As I peered into the gloom 30 metres beneath the streets of Hammersmith, it wasn't hard to see why David Walliams had got sick swimming in the Thames.

From the top of the narrow hole down which I had descended in overalls, waders and miner's helmet, a noisome puddle had been visible at the foot of the ladder. "That's our bread and butter, mate," remarked the sewer worker hooking up my safety harness. At the bottom I walked gingerly down a passageway and into a huge underground chamber whose walls, roof and pumps were covered in raw sewage.

It's pretty dilute, and actually just smells foetid rather than anything worse. But that's the point: it's dilute because this is where the water surges through every time it rains heavily in west London - around 50 times a year - flushing the contents of the sewers into the Thames.

And that's a lot of overflow. The chamber I descended to is perhaps 70 metres long and eight metres high, and while only knee-deep in filth when I was there, it completely fills up when it rains. And keeps filling: at full tilt, the giant machines looming out of the murk can pump 24 tonnes a second into the river.

It's one of the bigger combined sewer overflows on the Thames. Each year they discharge a total of 39  million cubic metres of untreated sewage into the river, a figure that is rising fast. Hence a dodgy tummy for Walliams or anyone else in the water; and hence a lot of dead fish too.

The existing system has simply been overwhelmed by the size of our city. When Joseph Bazalgette built his famous brick sewers in the 1860s, he banished the "Great Stink" of the Thames by channelling waste to the east.

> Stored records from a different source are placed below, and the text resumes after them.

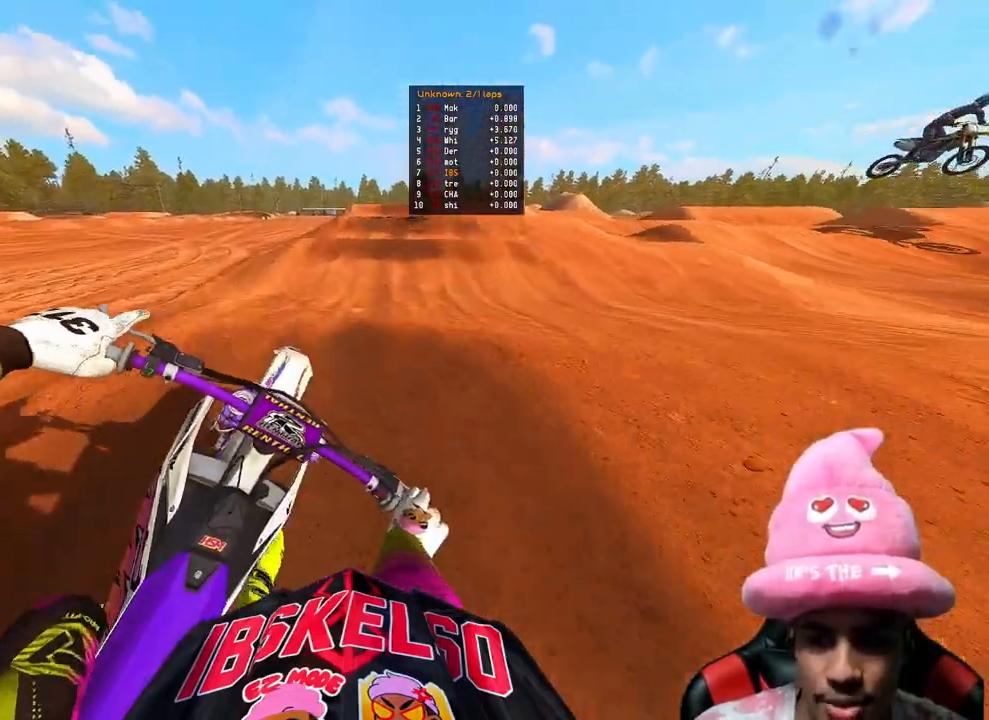
{"buttons": ["R2"], "left_stick": "center", "right_stick": "down-left", "events": [[183, "left_stick", "center"]]}
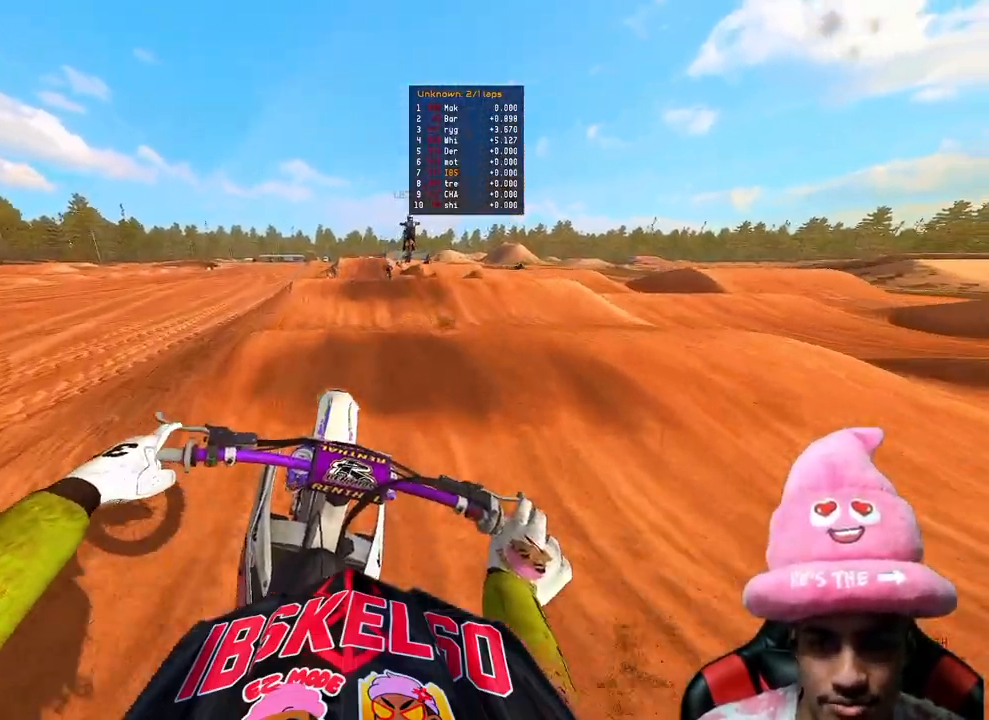
{"buttons": ["R2"], "left_stick": "center", "right_stick": "up-left", "events": [[267, "right_stick", "up"], [450, "right_stick", "up-left"]]}
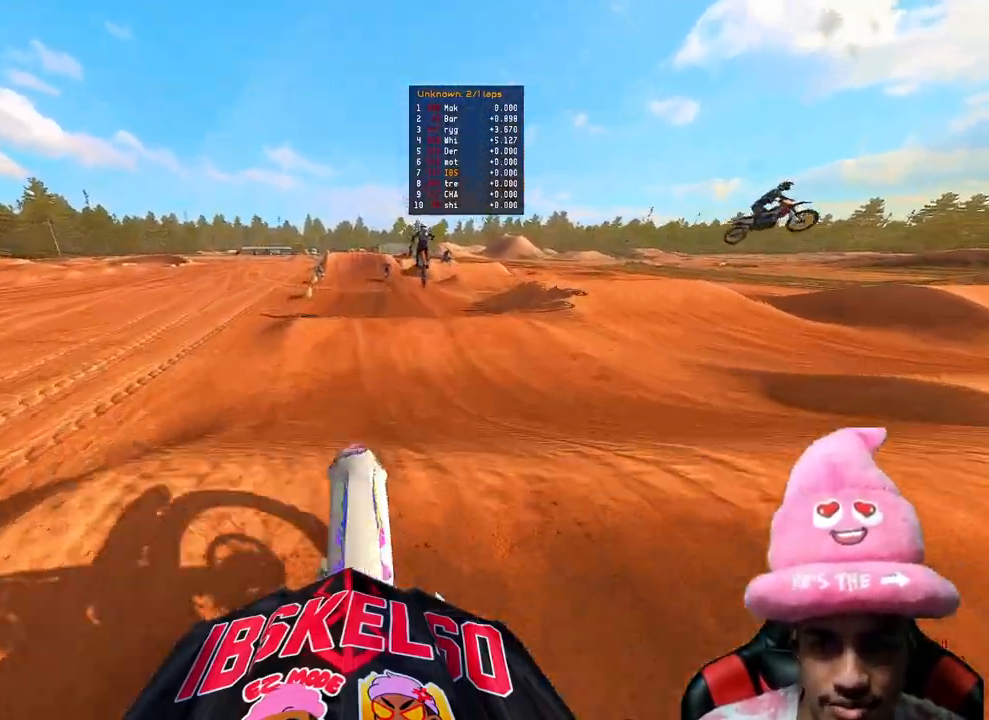
{"buttons": ["R2", "R3"], "left_stick": "center", "right_stick": "up-left", "events": [[17, "right_stick", "left"], [150, "R3", "down"], [167, "R2", "up"], [283, "right_stick", "center"], [333, "R2", "down"], [333, "R3", "up"], [400, "right_stick", "up-left"], [450, "R3", "down"]]}
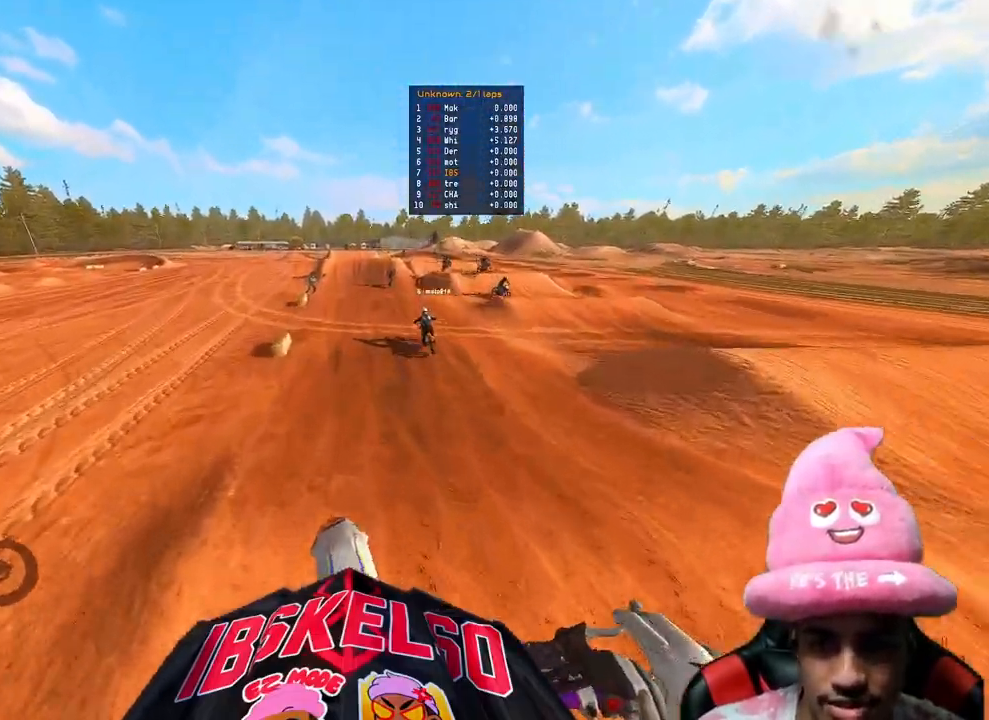
{"buttons": ["R2"], "left_stick": "center", "right_stick": "down-left", "events": [[100, "R3", "up"], [100, "right_stick", "up"], [433, "right_stick", "center"], [483, "right_stick", "down-left"]]}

His system is still the backbone of our sewer system. But since then the city's population has doubled, and its water use has increased enormously. The sewers can't cope.

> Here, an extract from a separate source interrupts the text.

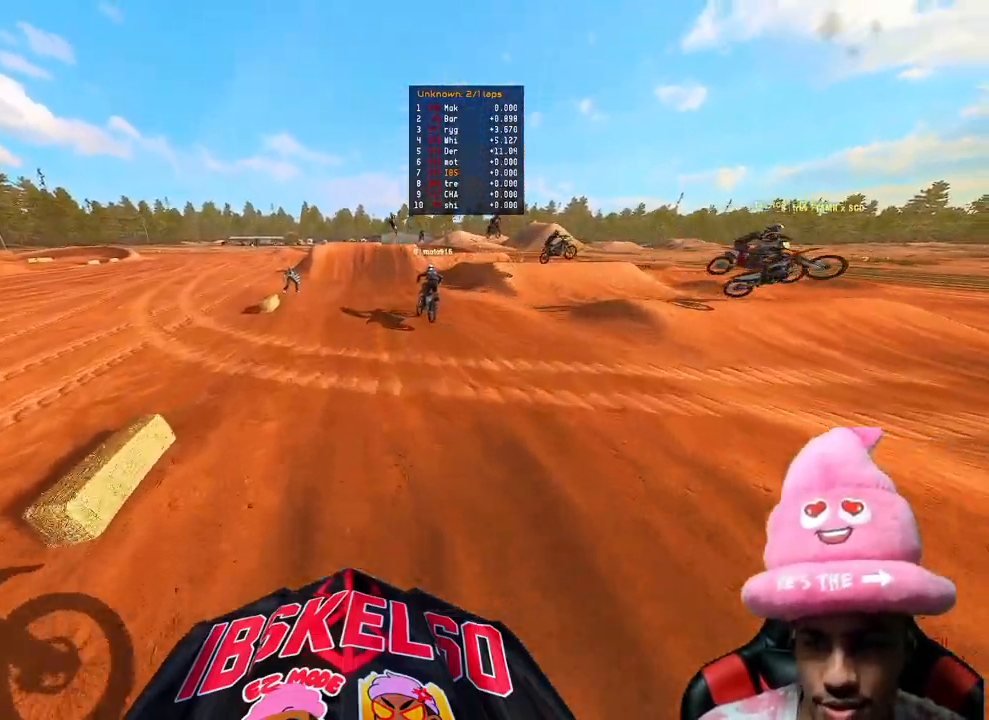
{"buttons": ["R2"], "left_stick": "center", "right_stick": "up-left", "events": [[233, "right_stick", "up-left"]]}
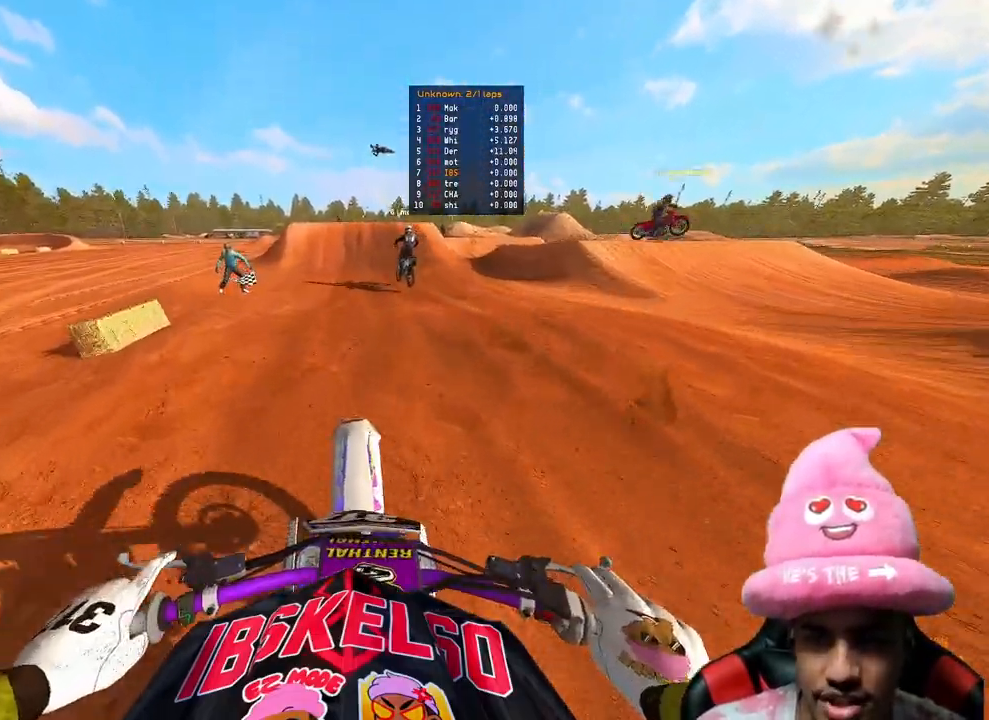
{"buttons": ["R2"], "left_stick": "center", "right_stick": "left", "events": [[100, "right_stick", "left"]]}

Thames Water's answer is the Thames Tunnel, a giant new sewer planned to run up to 75 metres below the river bed. Wider than a Tube tunnel, more than 13 miles long and filled via outfalls along its length, it will cope with storm surges, storing and transfering waste to the east, to be pumped out there for treatment. If construction starts as planned in 2013, it will be complete in 2020.

When the second public consultation on the scheme begins at the start of November there will inevitably be arguments over the exact route and where the above-ground construction takes place.

There will be rows over the cost, too: £3.6 billion, paid for largely through water bills, at a cost of a little over £50 a year per household.

But despite the opposition of Conservative-controlled Hammersmith and Fulham council, nobody has yet come up with a workable, cheaper alternative. The Mayor and Environment Secretary Caroline Spelman both support the scheme. And until it happens, parts of the Thames will look like the unlovely picture that Hammersmith Labour MP Andrew Slaughter sends me from one of his constituents who lives by the river ("the stench is unbearable", she comments).

Meanwhile, it has started to rain outside my west London office. And I wonder where and when that
water will make its way out through the vast underground system beneath our feet.